Decenas de mujeres subsaharianas se prostituyen en Marruecos antes de intentar pasar de forma ilegal a Europa

El Periodico, 06-06-2009

Ismael se lleva las manos a la mejilla cuando revive las imágenes de Precious y su hija de cinco años. Fueron enterradas en el 2008 en un pobre cementerio de Alhucemas, junto a otros 11 cadáveres, después de que ella pasara varios años condenada al comercio de esclavas. Salió de Nigeria empujada por una red de trata de blancas que la explotaría sexualmente hasta pagar una deuda de 40.000 euros a cambio de tocar el soñado dorado. Ni pagó la deuda, ni alcanzó la libertad, ni siquiera logró cruzar a Europa con vida. Madre e hija murieron ahogadas.
Es el precio de la pobreza que no está dispuesta a asumir Salimata. «Quiero regresar a mi país cuando ahorre dinero», manifiesta. Su país es Mali, donde fue reclutada por estas redes de nigerianos que la engañaron prometiéndole un viaje duro pero con perspectivas de futuro en Occidente. Dos años después, es mercancía de proxenetas en un país como Marruecos, donde la indefensión se multiplica por estar indocumentada y ser negra.
Preservativo
«Nuestra función no es la de sacarlas de la red. Les ofrecemos preservativos e intervenimos en casos de enfermedades y de agresiones», explica a EL PERIÓDICO Jorge Martín, director de Médicos sin Fronteras (MSF) en Rabat, una de las pocas organizaciones que trabajan con inmigrantes clandestinos.
¿Cuánto tiempo? ¿Tienes suficiente con esto? ¿Por cuánto dinero? Salimata, de 30 años, tuvo que acostumbrarse a estas preguntas de sus clientes, entre seis y ocho al día. «Los marroquís pagan mejor que mis compatriotas, pero los subsaharianos son menos salvajes», confiesa con los ojos hundidos de resignación. Se descamisa y muestra los cortes en el pecho: «Esta es una cicatriz de un cuchillo que me clavó un hombre mientras me violaba».
Fue uno de los muchos incidentes que sufrió en los bosques de Oujda, ciudad marroquí fronteriza con Argelia, donde permaneció secuestrada algo más de un mes y sometida a violaciones sistemáticas por parte de los grupos de subsaharianos. «Gracias a Dios que no me quedé embarazada», continúa Salimata llevándose la mano a la frente. Para ella, como para el resto de las mujeres , la explotación, la prostitución y el maltrato comenzó cuando salió del país de origen y siguió en todo el camino. «Abusan de ellas hasta el destino, Europa. Nadie hace nada en el país de tránsito; la gente que se dedica a esto actúa con impunidad», asegura Martín. Cree que sería más fácil luchar contra el tráfico de estas mujeres en España, donde las autoridades «sí tomarían medidas».

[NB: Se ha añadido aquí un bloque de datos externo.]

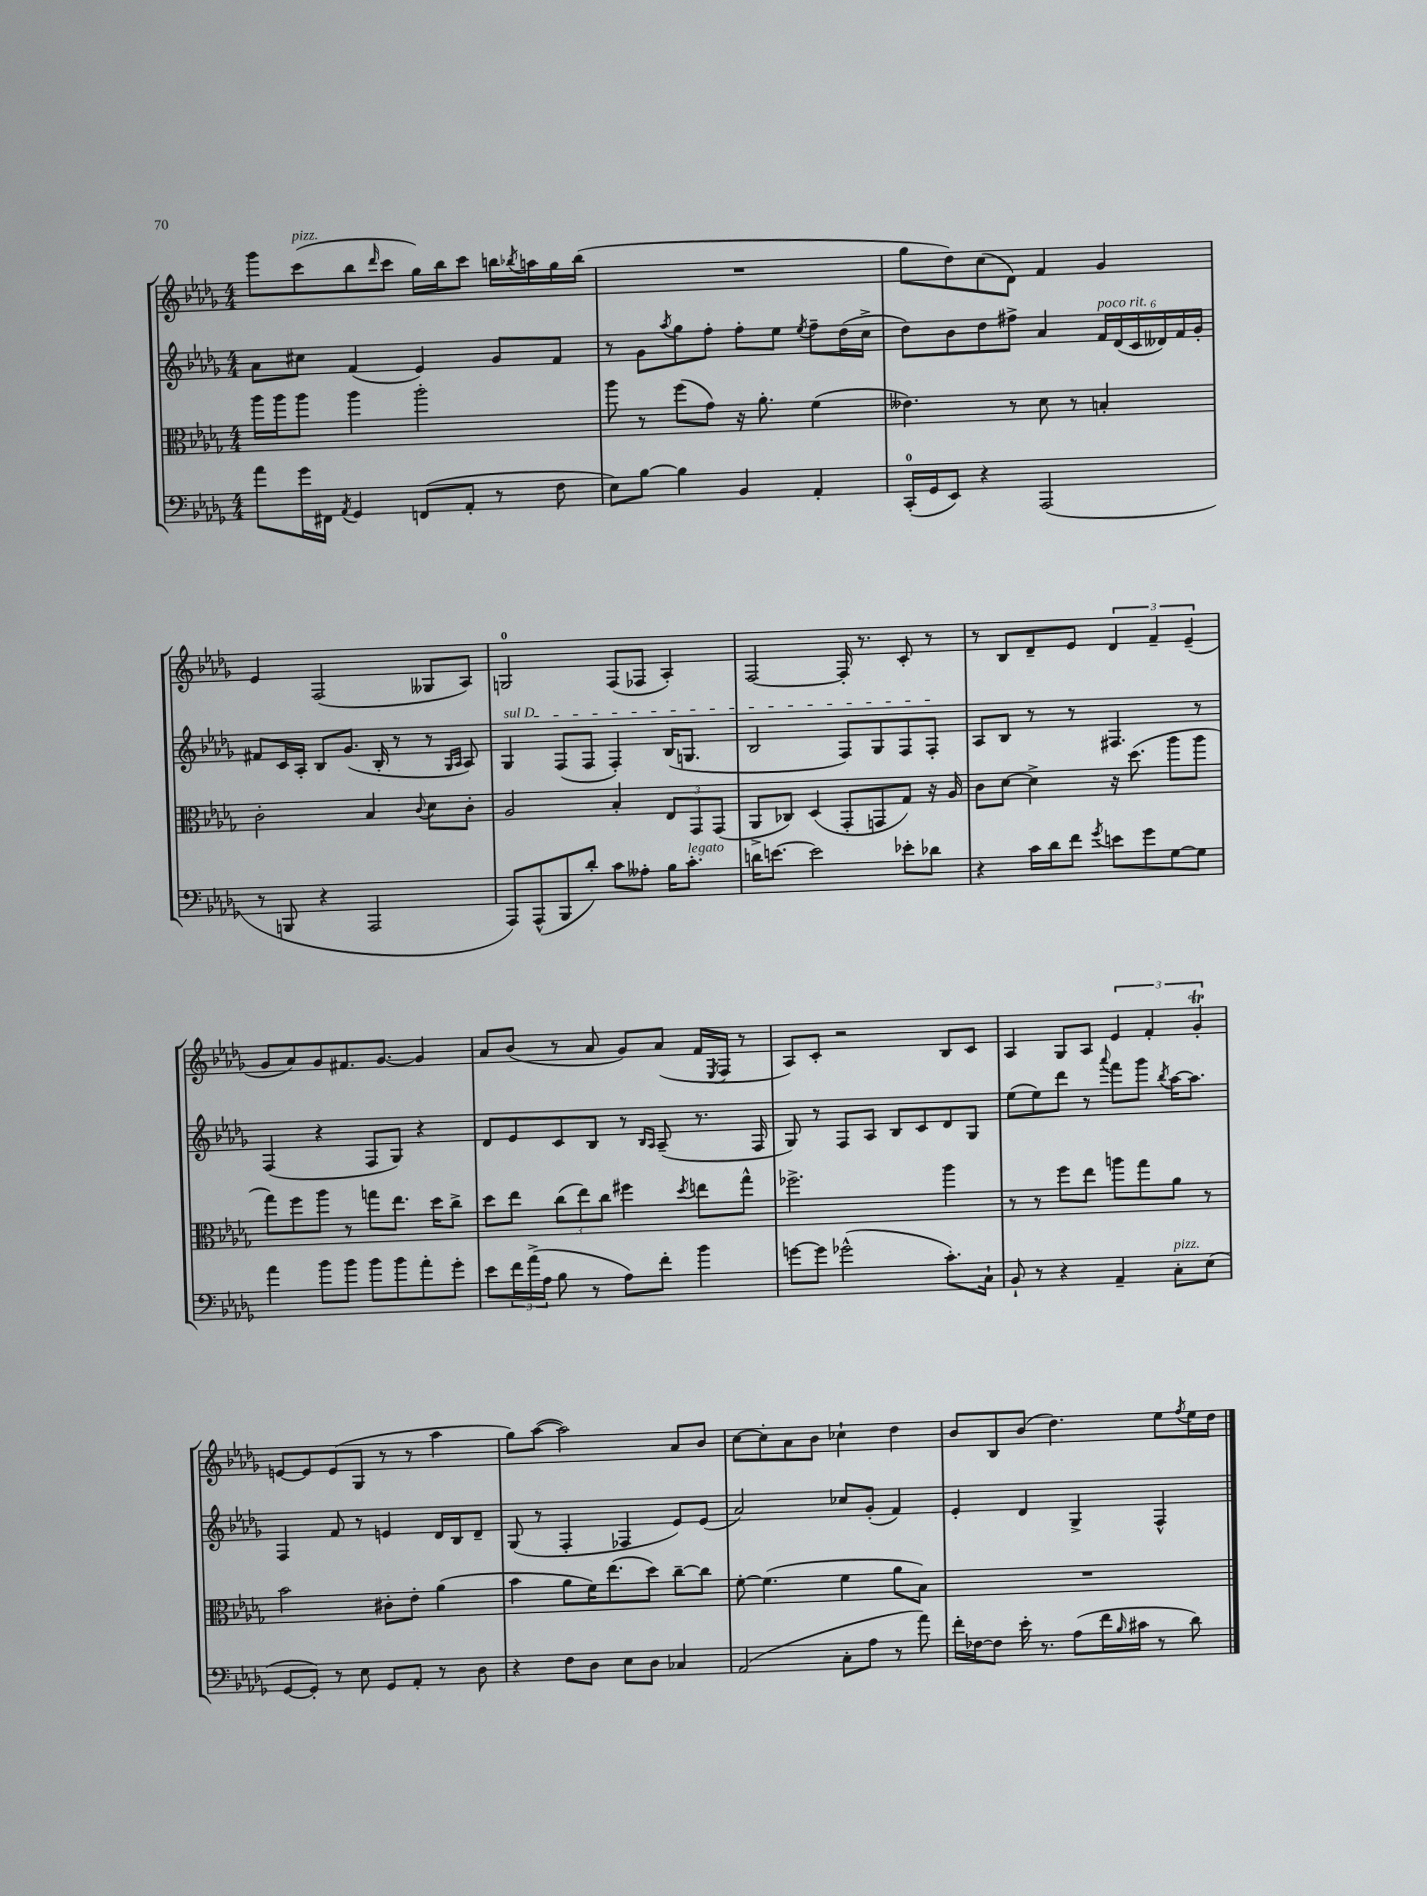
<<
\new StaffGroup <<
\new Staff = "s0" {
    \clef treble \key des \major \numericTimeSignature \time 4/4
    ges'''8 c'''8^\markup { \italic "pizz." }( bes''8 \grace { des'''16 } c'''8 ges''16) bes''16 c'''8 b''16 \acciaccatura { bes''8 } a''16 ges''16 bes''16( |
    R1 |
    ges''8 des''8) c''8( des'8) f'4 ges'4 |
    ees'4 f2( geses8 aes8) |
    g2-0 f8( fes8 aes4-.) |
    f2~ f16-. r8. c'8-. r8 |
    r8 bes8 des'8-- ees'8 \tuplet 3/2 { des'4 f'4-- ees'4--( } |
    ges'8 aes'8) ges'8 fis'8. ges'8.~ ges'4 |
    aes'8 bes'8( r8 aes'8 ges'8) aes'8( f'16 \acciaccatura { ees8 } f16 r8 |
    aes8) c'8-. r2 bes8 c'8 |
    aes4 ges8 aes8 \tuplet 3/2 { ees'4 f'4-. ges'4-.\trill } |
    e'8~ e'8 e'8( ges8 r8 r8 aes''4 |
    ges''8) aes''8~( aes''2) aes'8 bes'8 |
    c''8~ c''8-. aes'8 bes'8 ces''4-! des''4 |
    bes'8 bes8 bes'8( des''4.) ees''8 \acciaccatura { f''8 } ees''16 des''16 \bar "|." |
}
\new Staff = "s1" {
    \clef treble \key des \major \numericTimeSignature \time 4/4
    aes'8 cis''8 f'4( ees'4) ges'8 f'8 |
    r8 ges'8 \acciaccatura { aes''8 } ges''8 f''8-. f''8-. ees''8 \acciaccatura { ees''8 } f''8-- des''16( c''16-> |
    des''8) bes'8 des''8 fis''8-> aes'4 \tuplet 6/4 { f'16^\markup { \italic "poco rit." } des'16( c'16 deses'16) f'16 ges'16-. } |
    fis'8 c'16 aes16-. bes8 ges'8.( bes16-. r8 r8 \grace { ges16 aes16 } aes8) |
    \once \override TextSpanner.bound-details.left.text = \markup { \italic "sul D" } ges4\startTextSpan f8( f8 f4-.) bes16( g8. |
    bes2 f8) ges8 f8 f8-.\stopTextSpan |
    aes8 bes8 r8 r8 fis4. r8 |
    f4( r4 f8 ges8) r4 |
    des'8 ees'8 c'8 bes8 r8 \grace { bes16 aes16 } aes8--( r8. f16 |
    ges8) r8 f8 aes8 bes8 c'8 des'8 ges8 |
    ees''8( ees''8) des'''8 r8 \appoggiatura { aes'''8 } f'''8 ges'''8 \acciaccatura { bes''8 } aes''16~ aes''8. |
    f4 f'8 r8 e'4 des'16 bes16 des'8-- |
    ges8( r8 f4-. fes4 ees'8) ees'8( |
    aes'2) ces''8 ges'8-.( f'4) |
    ees'4-. des'4 ges4-> f4-^ \bar "|." |
}
\new Staff = "s2" {
    \clef alto \key des \major \numericTimeSignature \time 4/4
    aes''16 aes''16 aes''8 aes''4 aes''2-. |
    aes''8 r8 f''8( ges'8) r16 aes'8.-. f'4( |
    eeses'4.) r8 des'8 r8 b4-. |
    c'2-. bes4 \appoggiatura { c'8 } des'8 c'8-. |
    aes2 bes4-. \tuplet 3/2 { ees8 ges,8 ges,8( } |
    aes,8-> ces8) des4( ges,8-. g,8 ges8) r16 aes16 |
    c'8 des'8~ des'4-> r16 des''8.( aes''8 aes''8 |
    ges''8) f''8 aes''8 r8 g''8 ees''8. des''16 c''8-> |
    des''8 ees''8 \tuplet 3/2 { c''8( ees''8) c''8 } fis''4 \acciaccatura { des''8 } e''8 ges''8-^ |
    fes''2.-> aes''4 |
    r8 r8 f''8 ees''8 a''8 ges''8 aes'8 r8 |
    bes'2 cis'8-. ees'8-. aes'4( |
    bes'4 aes'8 f'16) ees''8.( des''8) c''8~-- c''8 |
    f'8~-. f'4.( f'4 aes'8 bes8) |
    R1 \bar "|." |
}
\new Staff = "s3" {
    \clef bass \key des \major \numericTimeSignature \time 4/4
    aes'8 ges'16 fis,16 \acciaccatura { aes,8 } ges,4 f,8( aes,8-. r8 f8 |
    ees8) bes8~ bes4 bes,4 aes,4-. |
    c,16-0-.( ges,16 ees,8) r4 aes,,2( |
    r8 b,,8 r4 aes,,2 |
    aes,,8) aes,,8-^( bes,,8 des'8-.) c'8 aeses8-. bes16 c'8.-.^\markup { \italic "legato" } |
    d'16 e'8.~ e'2 ees'8-. des'8 |
    r4 c'16 des'16 f'8 \acciaccatura { ges'8 } e'8 ges'8 ges8~ ges8 |
    aes'4 bes'8 bes'8 bes'8 bes'8 aes'8-. ges'8-. |
    ees'8 \tuplet 3/2 { f'16 aes'16->( aes16 } bes8 r8 aes8) f'8-. bes'4 |
    g'8~ g'8 ges'2-^( c'8.-.) c16-! |
    bes,8-! r8 r4 aes,4-- c8-.^\markup { \italic "pizz." } ees8( |
    ges,8~ ges,8-.) r8 ees8 ges,8 aes,8-. r8 des8 |
    r4 f8 des8 ees8 des8 ces4 |
    aes,2( c8-. aes8 r8 aes'8) |
    f'16-. fes16~ fes8 ees'16-. r8. aes8( f'16 \grace { bes16 } cis'16 r8 des'8) \bar "|." |
}
>>
>>
\layout { \context { \Score \remove "Bar_number_engraver" } }
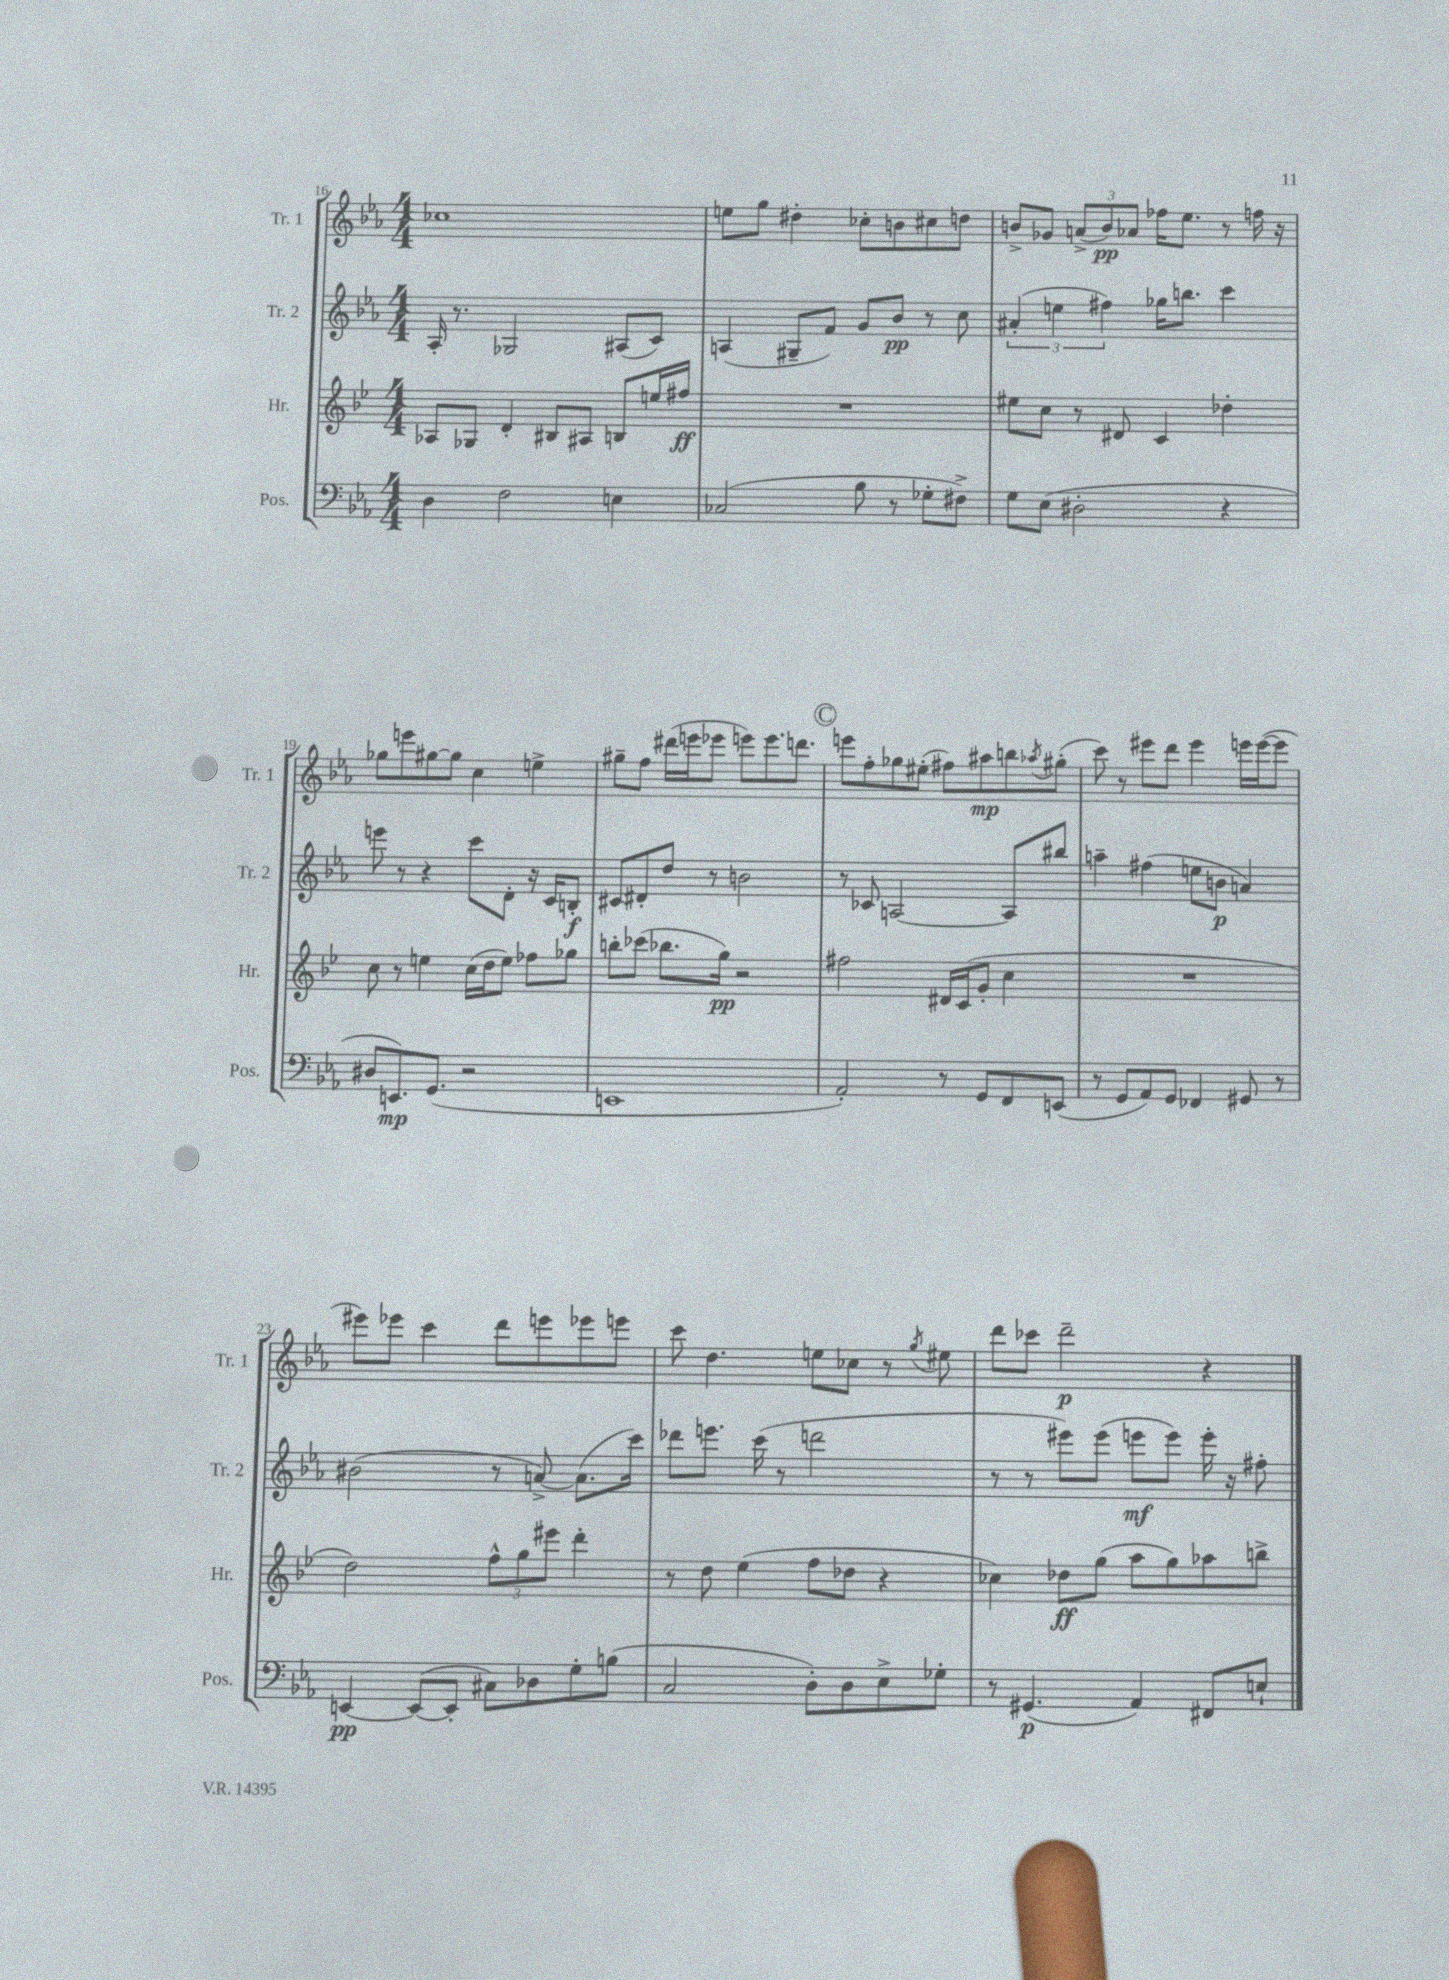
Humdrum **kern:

**kern	**kern	**kern	**kern
*staff4	*staff3	*staff2	*staff1
*clefF4	*clefG2	*clefG2	*clefG2
*k[b-e-a-]	*k[b-e-]	*k[b-e-a-]	*k[b-e-a-]
*M4/4	*M4/4	*M4/4	*M4/4
4D	8A-	16A-'	1cc-
.	.	8.r	.
.	8G-	.	.
2F	4d'	2G-	.
.	8B#	.	.
.	8A#	.	.
4E	8B	(8A#	.
.	16ee	8c)	.
.	16ff#	.	.
=	=	=	=
(2C-	1r	(4A	8ee
.	.	.	8gg
.	.	8G#~	4dd#'
.	.	8f)	.
8B-	.	8g	8cc-'
8r	.	8b-	8b
8G-'	.	8r	8cc#
8F#^)	.	8cc	8dd
=	=	=	=
8G	8ee#	(6a#'	8b^
(8E-	8cc	.	8g-
.	.	6ee	.
2D#'	8r	.	(12a^
.	.	6ff#)	12b)
.	8d#	.	.
.	.	.	12a-
.	4c	16gg-	16ff-
.	.	8.bb	8.ee-
4r	4dd-'	4ccc	8r
.	.	.	16ff
.	.	.	16r
=	=	=	=
8D#	8cc	8eee	8gg-
8.EE)	8r	8r	8eee
.	4ee	4r	[8gg#
(8.GG	.	.	.
.	.	.	8gg#]
2r	(16cc	8ccc	4cc
.	16dd	.	.
.	8ee)	8d'	.
.	8ff-	16r	4ee^
.	.	16c	.
.	8gg-	8B'	.
=	=	=	=
1EE	8bb'	8c#	8gg#~
.	(8ccc-	8d#'	8ff
.	8.bb-	8dd	(16ddd#
.	.	.	16eee
.	.	8r	8eee-
.	16gg)	.	.
.	2r	2b	8eee)
.	.	.	8.eee
.	.	.	8.ddd
=	=	=	=
2AA-')	2ff#	8r	8eee
.	.	8c-	8ff'
.	.	[2A	8gg-
.	.	.	(8ee#'
8r	16d#	.	8ff#)
.	(16c	.	.
8GG	8g'	.	8aa#
8FF	4cc	8A]	8bb
.	.	.	8qaa-
(8EE	.	8bb#	(8gg#'
=	=	=	=
8r	1r	4aa~	8ccc)
8GG	.	.	8r
8AA-)	.	(4ff#	8eee#
8GG	.	.	8ddd
4FF-	.	8ee	4eee#
.	.	8b	.
8GG#	.	4a)	16eee
.	.	.	([16eee
8r	.	.	8eee]
=	=	=	=
[4EE	2dd)	(2b#	8eee#)
.	.	.	8eee-
(8EE_	.	.	4ccc
8EE']	.	.	.
8C#)	12ff^^	8r	8ddd
.	12gg	.	.
8D-	.	[8a^)	8eee
.	12eee#	.	.
8G'	4ddd'	(8.a]	8eee-
(8B	.	.	8eee
.	.	16ccc)	.
=	=	=	=
2C	8r	8ddd-	8ccc
.	8dd	8.eee	4.dd
.	(4ee-	.	.
.	.	(16ccc	.
.	.	8r	.
8D')	8ff	2ddd	8ee
8D	8dd-	.	8cc-
8E-^	4r	.	8r
.	.	.	8qgg
8G-'	.	.	8ee#
=	=	=	=
8r	4cc-)	8r	8ddd
(4.GG#	.	8r	8ccc-
.	8dd-	8eee#)	2ddd~
.	(8gg	(8eee#	.
4AA-)	8aa	8eee	.
.	8gg)	8eee)	.
8FF#	8aa-	16eee'	4r
.	.	16r	.
8E`	8bb^	8ff#'	.
==	==	==	==
*-	*-	*-	*-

Ser prisionera de las redes de trata significa vivir encerrada bajo llave en casas clandestinas, sin vida social, ser humillada, caminar perseguida y controlada por el proxeneta, depender de los otros, acudir a las llamadas de los clientes a cualquier hora, quedarse embarazada, abortar, enfermar… «Es sentirse recluida en un mundo sin derechos por ser mujer», señalan fuentes de Cáritas en Tánger, organización que las ayuda con comida, ropa, o medicamentos.
El dinero, al jefe
Salimata dejó a sus tres hijos en Mali para los que ahorra prostituyéndose. No es gran cosa. Solo recibe del patrón 30 euros al mes para sus gastos. Lo que gana por cada cliente se lo entrega íntegro al jefe. «Unos 40 euros dejan los marroquís que sienten curiosidad por las mujeres negras; 10 euros, los subsaharianos», dice con voz desganada. Sus pequeños, huérfanos de padre, están a cargo de los abuelos, «que piensan que me dedico a limpiar casas. No les puedo decir que me prostituyo». Pasó por cuatro meses de travesía hasta llegar a Marruecos, ocho días cruzando buena parte del desierto a pie.
Salimata malvive en un pequeño cuarto, con forma de zulo, de un barrio popular de Rabat. El techo se alcanza aupando un poco la mano. No tiene ventanas. En los apenas 20 metros cuadrados donde recibe a los clientes hay una mesa medio rota, una cama y un precario fregadero. «¡Nunca más voy a sus casas porque luego me esperan varios hombres que ni siquiera pagan…!», exclama. Pega un brinco, sobresaltada, tras recibir una llamada al móvil. Respira tranquila al saber que no se trata del patrón. «Es un amigo para esta noche», afirma. Pero mira el reloj con inquietud. Se acerca la hora de regresar al zulo. Antes de bajar del coche con cristales ahumados, echa una ojeada a su alrededor por si alguien conocido la puede descubrir sincerándose con nosotros.